最後には、ESPの学生・関係者と思しきメンバーと一緒にドラムバトルをしたり、バンド演奏したり。女性ドラマーが選抜されたようで、なかなか頑張ってました。だいぶ緊張していたようだったけど、やっぱり専門学校生は上手だな〜と、自身。学生サークル時代を思い出してました。(自分もディープパープルのコピーをやっていたので・・・。)
一方ペイスは、「ッ・・・アア! アアア・・・ッ!!」と、時折猛獣のような激しい声を漏らしながらプレイしており、もちろん、その技術にも目を見張るばかりでした。
バンドの方は、ギター(※残念ながらストラトではなかった・・・)と、ベース(※5弦だったかなあ?アクティブだったかなあ?)の二人も、学生さんのようでした。
キーボード(オルガン?)は妙齢の男性。

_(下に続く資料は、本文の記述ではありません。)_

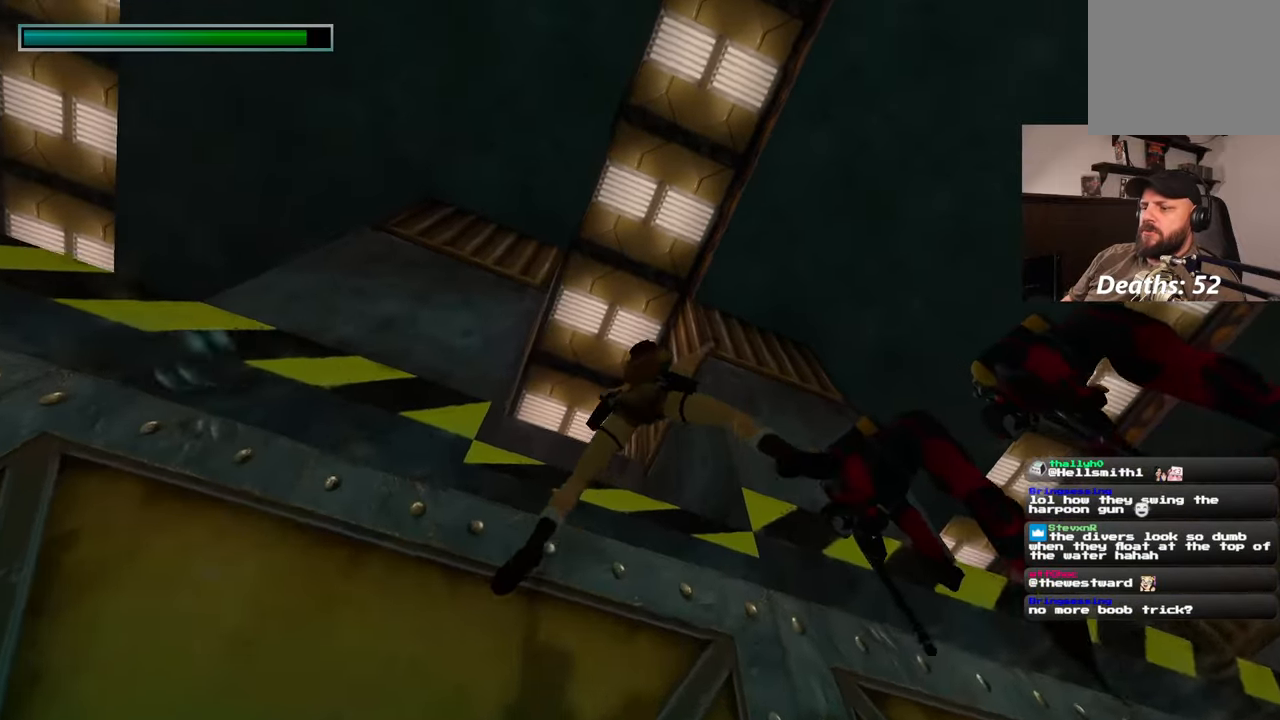
{"dt_ms": 500, "buttons": ["TRIANGLE"], "left_stick": "up-right", "right_stick": "down-left", "events": [[50, "right_stick", "down-left"], [233, "left_stick", "right"], [350, "left_stick", "up-right"], [500, "TRIANGLE", "down"]]}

講師かな? Keyの男性が唯一、ディープパープルのバンドTシャツ着用で、ファン力が高そうでした。ガンガン機材を揺らしており、パフォーマンスなのかアレ? と思っていたんですが、(先述の)他のブログでも同じようなことが書かれていました。笑
ボーカルは、やはりあの高さゆえか女性が登用されており、イアン・ギランみたいな怒鳴る?感じではなく、どっちかというとコブシを効かせて歌ってました。うまかったです。学生では・・・ないと思うけど・・・。確か、Burnをやって、その後に急遽、Smoke on the waterをやっていた気がする。
以上。結局、ディープ・パープルのライブは行ってないけど、いい思い出です。